The Park Board accepted the design for the fountain, submitted by architects Warren & Wetmore, on December 30, 1903.  Two months earlier it had approved the location—on Riverside Drive at 76th Street.  The architects’ baroque fountain featured a spread-winged eagle above a coat of arms and a shell-shaped basin fed by a dolphin.   Water from the basin spilled into a large pool.  The entire Tennessee marble fountain formed part of the stone wall separating the Drive from Riverside Park.  Along the rim of the pool was the inscription “Bequeathed to the people of New York by Robert Ray Hamilton"

Far beneath the fountain, at the base of the wall on the Park side, was a marble bowl that served as a horse trough for thirsty, passing carriage horses.  In reporting on the installation of the Hamilton Fountain, newspapers said it was “for man and beasts.” 

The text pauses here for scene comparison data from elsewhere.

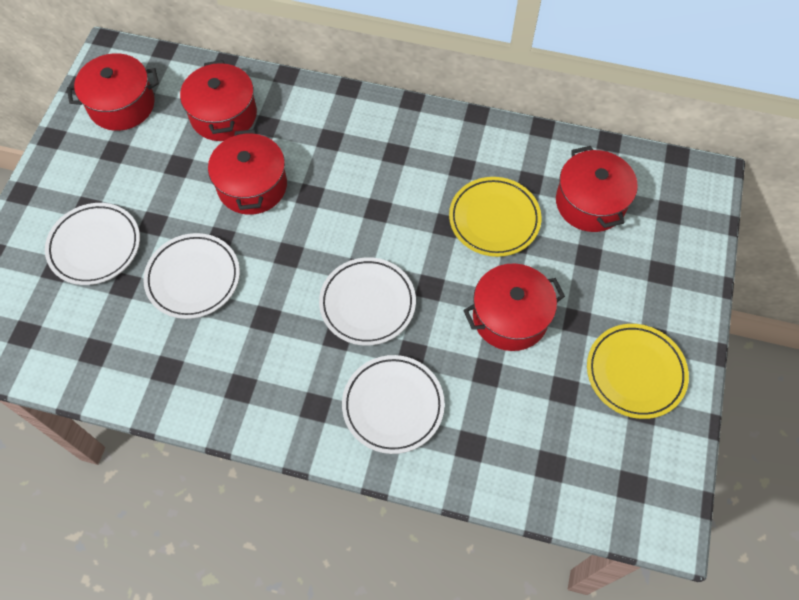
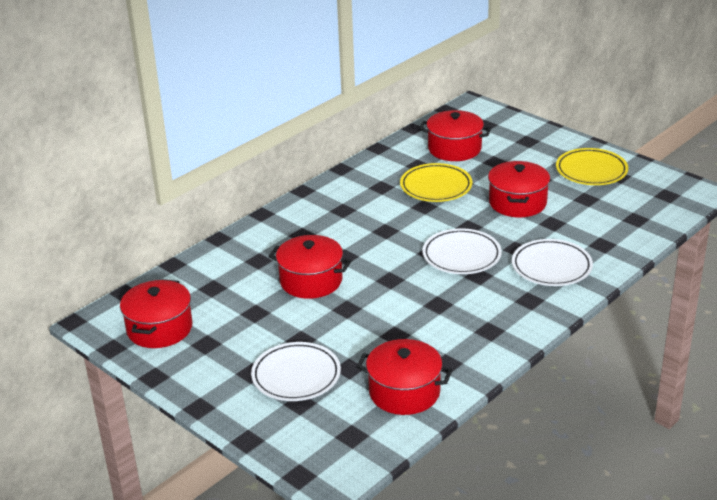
camera: 60 degrees left, 30 degrees down
white plate [143,233,240,319] -> none
red pot [180,60,257,141] -> red pot moved to [357,339,452,415]

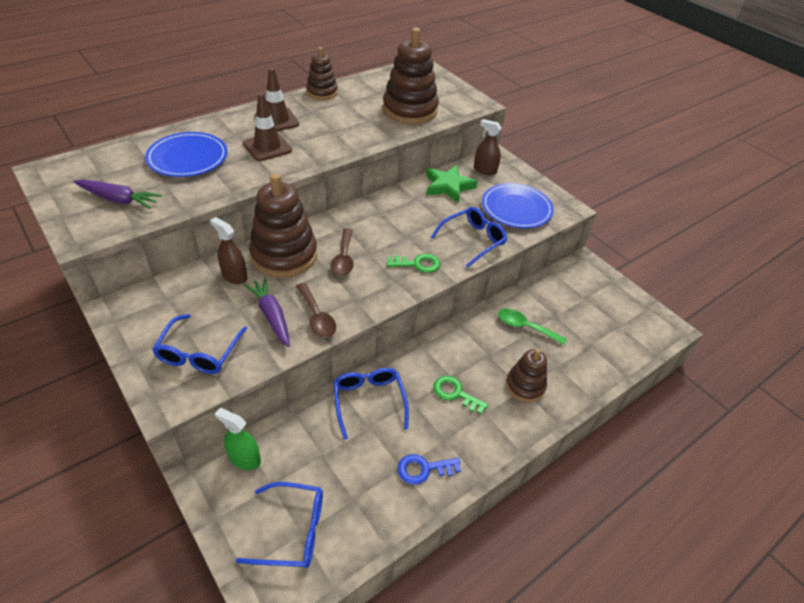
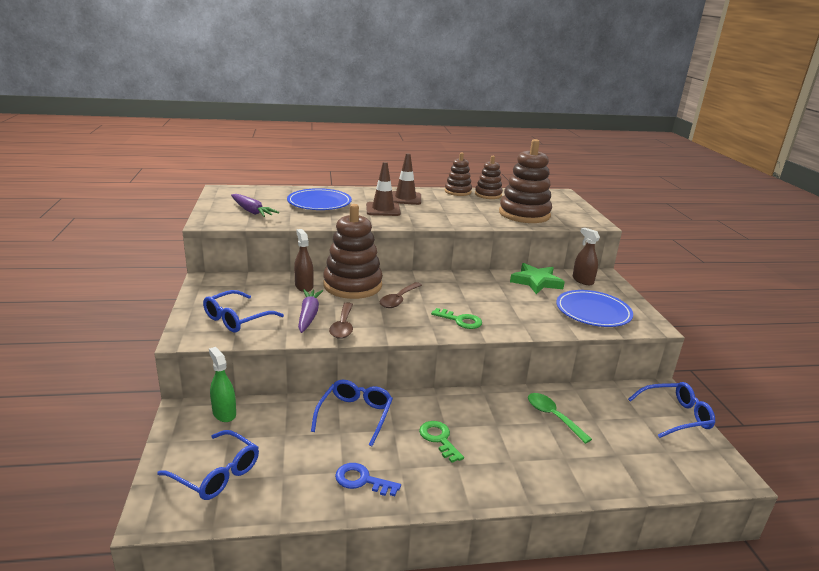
camera: 30 degrees right, 20 degrees down
blue glasses [431,207,507,268] -> blue glasses moved to [628,382,715,438]
brown stacking toy [506,348,547,402] -> brown stacking toy moved to [475,156,503,199]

The marble horse fountain, seen here in 1935, was the "beast" portion.  It was eventually covered by feet of dirt and debris. photo Alajos Schuszler/New York City Parks Photo Archive 
By the second half of the 20th century the horse trough in the park was buried by accumulated soil—a total of 10 to 12 feet deep by the new century.  With the parkside marble bowl long forgotten, the “man and beast” comment resulted in the lavish ornamental fountain on the Drive being termed a “horse trough;” a reputation it still carries.  In fact, Hamilton’s will does not mention the "ornamental fountain" being used by horses, and its positioning makes that improbable.  Carriage drivers would have to direct their horses onto the sidewalk to take a drink.

Throughout the 20th century the marble fountain suffered vandalism and neglect.  The eagle’s beak was smashed off and the inscription was eroded to nearly illegibility.  Riverside Drive residents did their best, planting flowers in the no longer functioning basin. 

Then in 2008 the Riverside Park Fund and a small maintenance endowment initiated a $150,000 restoration.  The eagle’s beak was replaced, the stone restored, and the plumbing repaired.  And in November an archeological dig of sorts was undertaken to find the old marble horse trough.  It was successful.  Parks Commissioner Adrian Benepe said, on December 1, “the basin might be excavated and reused elsewhere, perhaps as a dog fountain” or “perhaps it will be amply documented and then simply left in place.  That will allow another parks commissioner in another era to find it again.”

In the meantime, the stunning marble fountain continues to be deemed a horse trough--an ironic similarity to the memory and reputation of its donor.